Citizen Curators' Two Cents: Worth Every Penny

By Robin Givhan
Washington Post Staff Writer
Sunday, December 23, 2007

NEW YORK -- The country's most prestigious fashion museum has invited the masses to serve as critics, historians and kibitzers in its new exhibition, "blog.mode: addressing fashion." The Costume Institute at the Metropolitan Museum of Art is opening its doors to bloggers. This warm, fuzzy egalitarian gesture makes the stomach roil and heave. Is elitism really all bad?

Visitors to the Costume Institute's subterranean galleries, where about 40 garments and accessories are on display, can post their opinions on the exhibition's blog using one of the on-site computers. Those who can't get to the museum can view the show online at www.blog.metmuseum.org/blogmode/ and post their comments. The exhibition, which runs through April 13, aims to encourage "critical and creative dialogue about fashion."

Soon after the blog went live, one person wondered in a post whether this was "the beginning of museum visitors having input on exhibitions."

Citizen curators? Let's hope not.

Given the tone of the debate -- or shouting matches -- on so many blogs, one might worry that visitors to "blog.mode" would use the exhibition as an opportunity to vent about the fashion industry's youth fixation, to bat around the role of sexual stereotypes or to debate the way beauty is defined and revered. But in many of the early posts, people spent the bulk of their time mooning about how they'd love to wear the clothes, as if they were browsing the Neiman Marcus Web site.

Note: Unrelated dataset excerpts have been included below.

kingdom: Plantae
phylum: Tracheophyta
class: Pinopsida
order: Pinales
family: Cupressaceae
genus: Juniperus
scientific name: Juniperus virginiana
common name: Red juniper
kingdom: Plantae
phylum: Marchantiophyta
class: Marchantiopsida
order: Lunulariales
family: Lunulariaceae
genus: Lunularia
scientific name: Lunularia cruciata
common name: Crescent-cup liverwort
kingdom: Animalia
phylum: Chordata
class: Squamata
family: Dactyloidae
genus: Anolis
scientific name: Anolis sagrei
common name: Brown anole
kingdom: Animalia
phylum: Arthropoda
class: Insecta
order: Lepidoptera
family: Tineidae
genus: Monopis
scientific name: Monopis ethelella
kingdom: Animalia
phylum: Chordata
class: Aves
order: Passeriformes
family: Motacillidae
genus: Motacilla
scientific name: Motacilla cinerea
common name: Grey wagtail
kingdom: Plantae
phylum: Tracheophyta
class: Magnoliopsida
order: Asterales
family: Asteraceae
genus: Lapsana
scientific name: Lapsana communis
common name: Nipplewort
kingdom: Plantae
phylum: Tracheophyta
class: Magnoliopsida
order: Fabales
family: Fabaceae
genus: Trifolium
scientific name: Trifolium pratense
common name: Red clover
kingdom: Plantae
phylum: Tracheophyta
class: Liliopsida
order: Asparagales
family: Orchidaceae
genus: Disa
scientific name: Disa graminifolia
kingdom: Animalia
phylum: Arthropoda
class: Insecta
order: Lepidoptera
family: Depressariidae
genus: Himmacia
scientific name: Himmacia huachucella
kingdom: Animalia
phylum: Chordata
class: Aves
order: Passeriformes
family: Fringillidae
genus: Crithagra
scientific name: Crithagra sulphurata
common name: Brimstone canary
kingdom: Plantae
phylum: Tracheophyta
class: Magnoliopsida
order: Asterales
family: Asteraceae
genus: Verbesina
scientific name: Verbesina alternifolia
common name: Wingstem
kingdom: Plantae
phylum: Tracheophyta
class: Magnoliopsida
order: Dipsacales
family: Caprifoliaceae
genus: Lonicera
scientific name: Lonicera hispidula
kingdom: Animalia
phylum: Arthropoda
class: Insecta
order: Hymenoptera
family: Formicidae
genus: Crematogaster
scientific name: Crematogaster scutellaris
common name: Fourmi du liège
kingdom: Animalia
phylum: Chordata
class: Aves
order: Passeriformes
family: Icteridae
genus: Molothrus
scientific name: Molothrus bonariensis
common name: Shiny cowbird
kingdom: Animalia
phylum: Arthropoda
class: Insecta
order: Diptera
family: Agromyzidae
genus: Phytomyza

The items on display are all recent acquisitions and include Alexander McQueen's melancholy "oyster" gown with its yards of shredded fabric, Miguel Adrover's suit made from Quentin Crisp's discarded mattress ticking and a hand-made Rodarte dress with knife pleats and waterfall ruffles. Each piece represents a shift in the way fashion is produced, a change in the relationship between fashion and popular culture or another step in a designer's evolution. One of the most striking pieces is an extravagant gray gown from the first collection Olivier Theyskens created under the Nina Ricci label, in which he combines romantic exuberance with urban austerity.

There's no thematic link in the exhibition. The work of minimalists stands next to that of romantics, deconstructionists, surrealists and pragmatists. The result is a show with the herky-jerky flow of a compilation CD, but one that allows the viewer to parachute in and comment on a particularly stunning item -- a bird mask, a wooden corset, a bondage suit -- without having to worry so much about context or provenance.

And so far, there's none of the hoped-for dialogue among the posters, either. One visitor left a treatise on the need for the Costume Institute to pay more attention to menswear. Another person complained that the informational text accompanying each piece was poorly lit and difficult to read.

Museums need to be attuned to the communities they serve and should strive to attract as wide an audience as possible. Museums don't own culture, but they sort through it, rank it and attempt to make some sense of it. Theirs aren't the only valid points of view, but they are especially valued because they're the result of research, dispassionate analysis and intellectual curiosity.

Should your next-door neighbor's opinion of Rei Kawakubo sit side-by-side with the point of view of the Costume Institute's curator? Should they be given similar weight? Maintaining a degree of elitism is healthy for a museum and instructive for its visitors.

Viewers at fashion exhibitions often feel a special kinship to the items on display. The most common observation is along the lines of: "I have something just like that in my closet!" It doesn't seem to matter if the exhibition is filled with panniers or pantaloons. Fashion, with its designer handbags, prestige fragrances and secondary lines, is democratic. The world of Rembrandt is not.

It's this theory that led the Costume Institute to introduce the blog. But oftentimes, it's precisely when people feel ownership over an art form or craft that their opinions about it become suspect. They're too invested. They're biased. Passion gets in the way of truth-telling.

There's nothing wrong with museums soliciting feedback from the very people they're trying to represent or reach, whether it's a community of fashion fanatics or a specific ethnic group. But raw, undigested feedback shouldn't be the guiding principal. Enlightenment should be the goal, not reassurance.

Political correctness and the march of technology argue that the Costume Institute should encourage lively banter on a blog dedicated to fashion. And, as with most blogs, there will surely be those flashes of insight that break through the nattering and make the whole endeavor seem worthwhile.

The Met goes to great pains to explain that what appears on the site doesn't reflect the position of the museum. But all the comments appear under a big banner that reads: The Metropolitan Museum of Art. Not just anyone should be able to scribble an opinion there. It should be an honor that's earned. And it should be more than: Nice dress.